Progesteronreceptorliganden

Definitie

De groep van progesteron receptorliganden omvatten zuivere agonisten, zoals progesteron, zuivere antagonisten en selectieve progesteronreceptormodulatoren (SPRM's) met agonistisch en antagonistisch potentieel.

Effecten

Progesteron antagonisme of progesteron-agonisme, afhankelijk van de stof en het weefsel.

Werkingsmechanisme

Bindend aan de progesteron receptor.

Indicaties en mogelijke indicaties

Tot op heden is alleen mifepriston in veel landen goedgekeurd Gynaecologische indicaties:

Niet-gynaecologische indicaties:

  • Syndroom van Cushing
  • Glucocorticoïde antagonisme (brandwonden, glucocorticoïde-afhankelijke hypertensie, artritis, glaucoom, virale infecties)
  • Ziekte van Alzheimer
  • Depressie
  • Steroïdreceptorafhankelijke tumor (borst, eierstok, prostaat en baarmoederslijmvlies, glioom en leiomyosarcoom).

Ontmoet het team

Progesteron-agonisten:

  • Mifepriston (Mifegyne).
  • Onapriston (niet in de handel verkrijgbaar)

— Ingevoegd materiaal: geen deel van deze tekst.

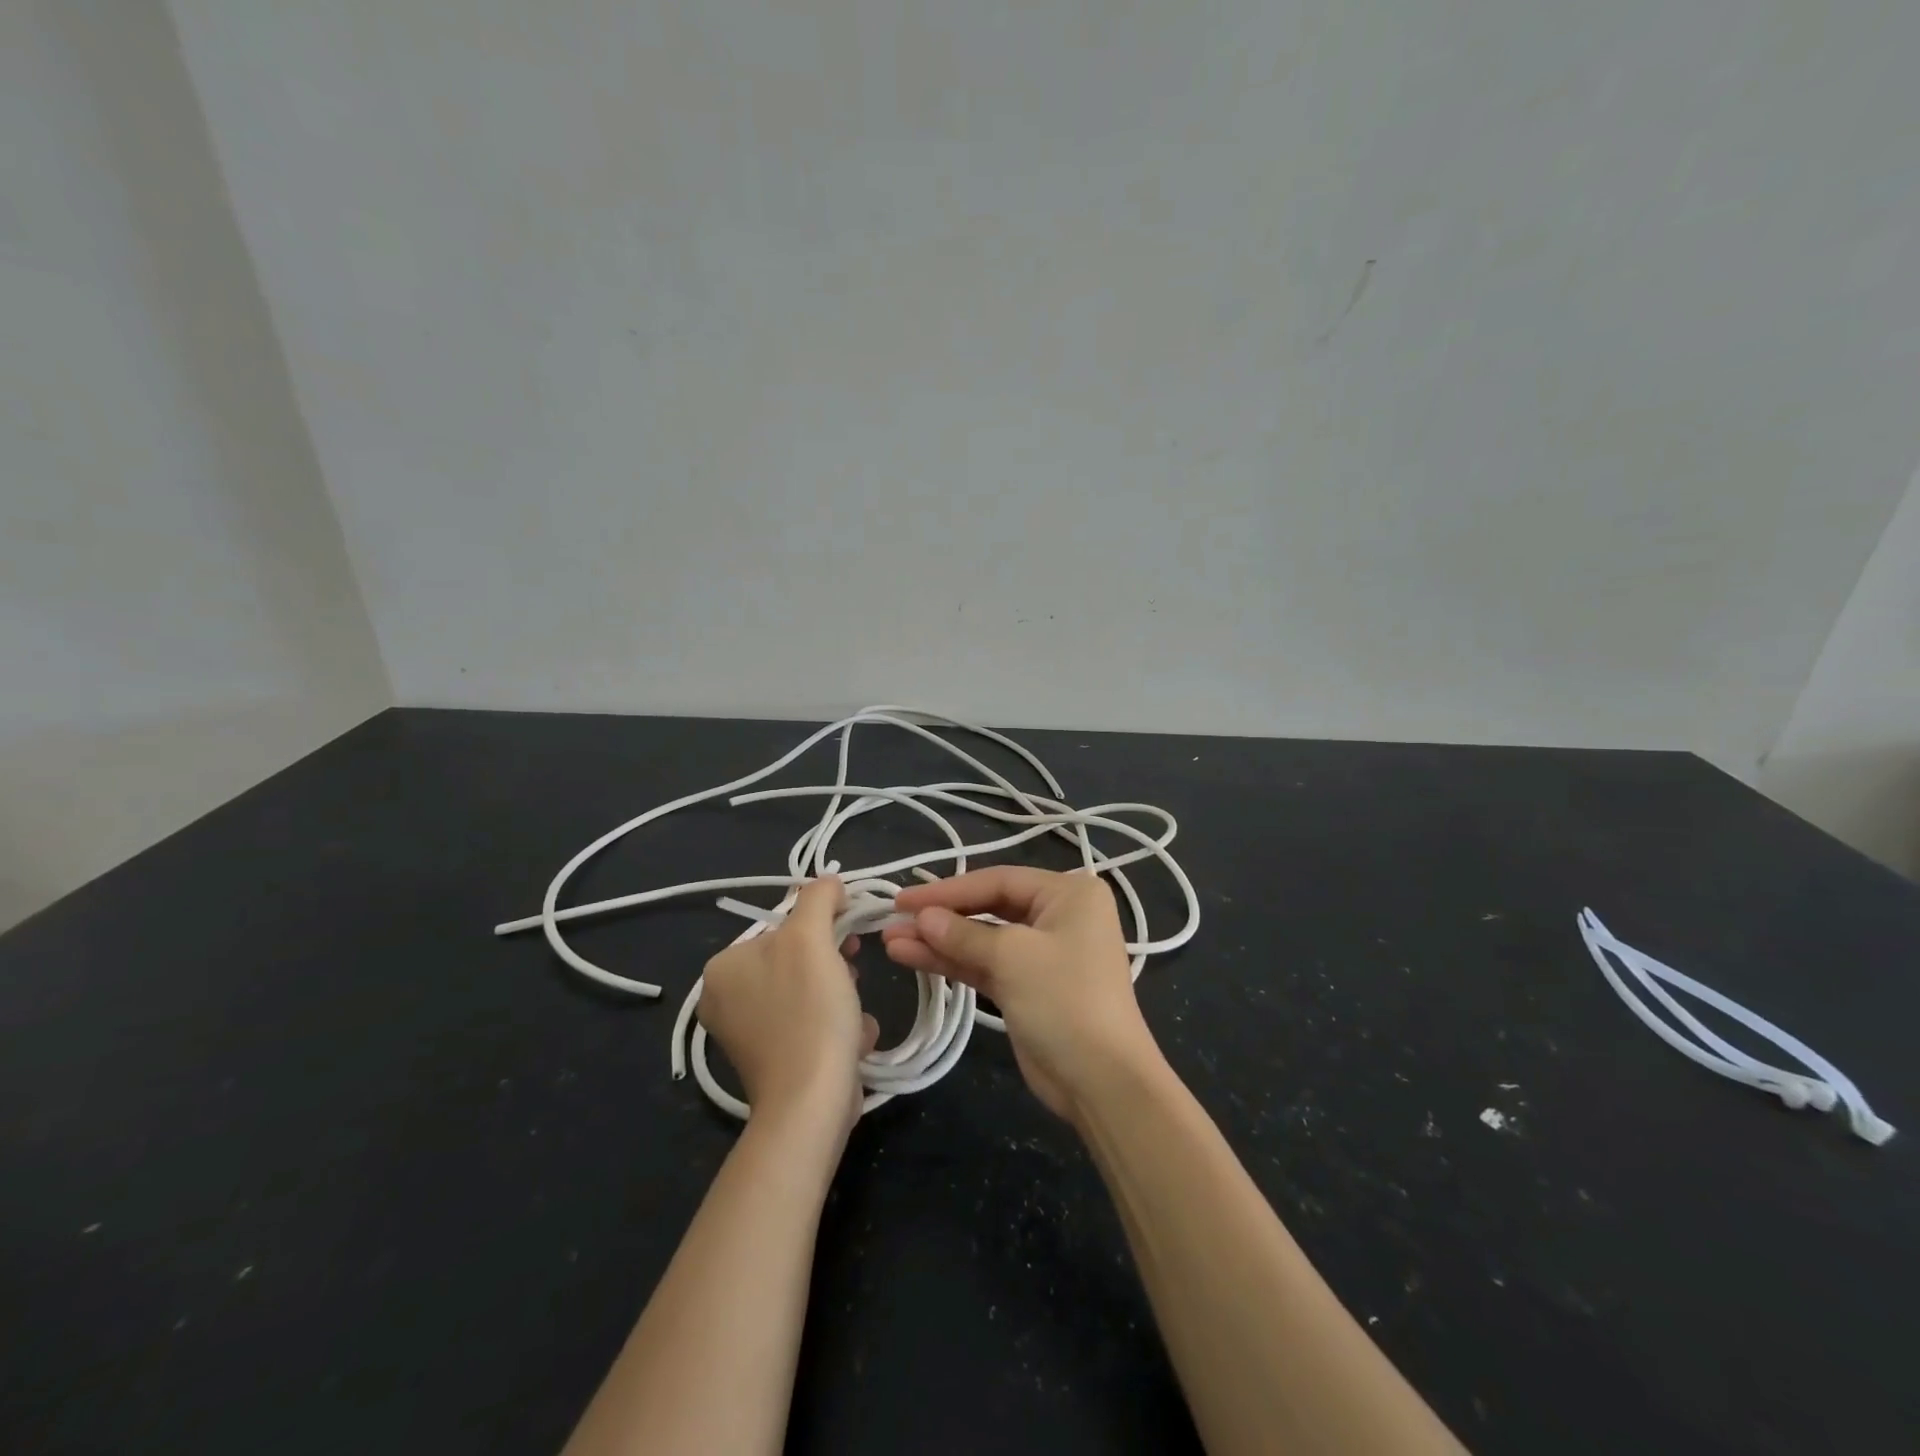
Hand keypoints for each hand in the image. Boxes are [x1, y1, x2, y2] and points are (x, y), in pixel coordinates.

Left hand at [697, 878, 878, 1127]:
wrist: (811, 1103)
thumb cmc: (809, 1012)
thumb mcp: (813, 939)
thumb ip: (818, 899)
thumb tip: (829, 881)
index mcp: (723, 966)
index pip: (783, 926)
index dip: (824, 927)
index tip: (852, 942)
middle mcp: (725, 998)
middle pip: (798, 959)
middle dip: (835, 967)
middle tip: (852, 980)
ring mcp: (747, 1034)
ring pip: (811, 991)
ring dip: (843, 998)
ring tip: (853, 1017)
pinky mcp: (772, 1061)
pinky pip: (811, 1024)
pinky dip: (836, 1027)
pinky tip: (850, 1040)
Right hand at [882, 867, 1163, 1123]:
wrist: (1102, 1081)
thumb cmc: (1065, 1000)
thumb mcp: (1012, 958)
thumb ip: (963, 934)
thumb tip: (922, 917)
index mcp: (1069, 893)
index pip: (999, 880)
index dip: (948, 889)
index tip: (904, 899)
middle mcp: (1058, 915)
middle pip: (989, 906)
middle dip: (941, 916)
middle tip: (893, 918)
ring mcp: (1042, 953)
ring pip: (982, 938)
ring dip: (939, 941)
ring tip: (891, 941)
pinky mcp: (1027, 987)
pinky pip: (985, 964)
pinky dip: (952, 962)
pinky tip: (912, 957)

Selectieve progesteronreceptormodulatoren:

  • Asoprisnil (niet in de handel verkrijgbaar).

Bijwerkingen

  • Baarmoeder scheurt
  • Vermoeidheid
  • Misselijkheid
  • Anorexia
  • Braken
  • Gewichtsverlies
  • Libido verlies
  • Gynaecomastie bij mannen
  • Huiduitslag
  • Stoppen met menstruatiebloedingen
  • opvliegers

Dingen om te weten

Na de ontdekking van mifepristone (progesteronantagonist), er werd naar stoffen gezocht die orgaanselectieve antiglucocorticoïde maar ook progestagene eigenschappen hadden. Er zijn stoffen gemaakt als SPRM's die niet langer een abortief effect hebben, waarvan de antiglucocorticoïde eigenschappen niet langer herkenbaar zijn en die aan de andere kant enkele ongewenste effecten van progestagene stoffen blokkeren. Deze omvatten groeibevorderende eigenschappen in de borstklier epitheel​ De ontdekking dat receptoragonisten of antagonisten verschillende conformatieveranderingen in de progesteronreceptor veroorzaken, evenals het feit dat cofactoren en co-activatoren die met de receptor interageren, gentranscriptie remmen of activeren, verklaart de weefselselectieve effecten van SPRM's. Mifepriston behoort niet tot de pure progesteronantagonisten: afhankelijk van de cel, co-activatoren en signaalcascade kan er ook een agonistisch effect optreden. Het achtervoegsel "-isnil" wordt gebruikt om SPRM's (asoprisnil) te onderscheiden van progesteronantagonisten. De progesteronantagonisten (mifepriston) hebben allemaal het achtervoegsel '-priston'. Progesteronantagonisten kunnen de folliculaire ontwikkeling, LH-secretie en endometriumrijping blokkeren, deze feiten geven de stoffen het potentieel van oestrogeenvrij anticonceptiva​ Desalniettemin hebben progesteronantagonisten een beperkte bruikbaarheid zoals anticonceptiva vanwege hun mogelijke teratogene en / of embryotoxische effecten. SPRM's zijn geen effectieve LH-secretieblokkers en daarom kunnen ze niet worden beschouwd als anticonceptiva.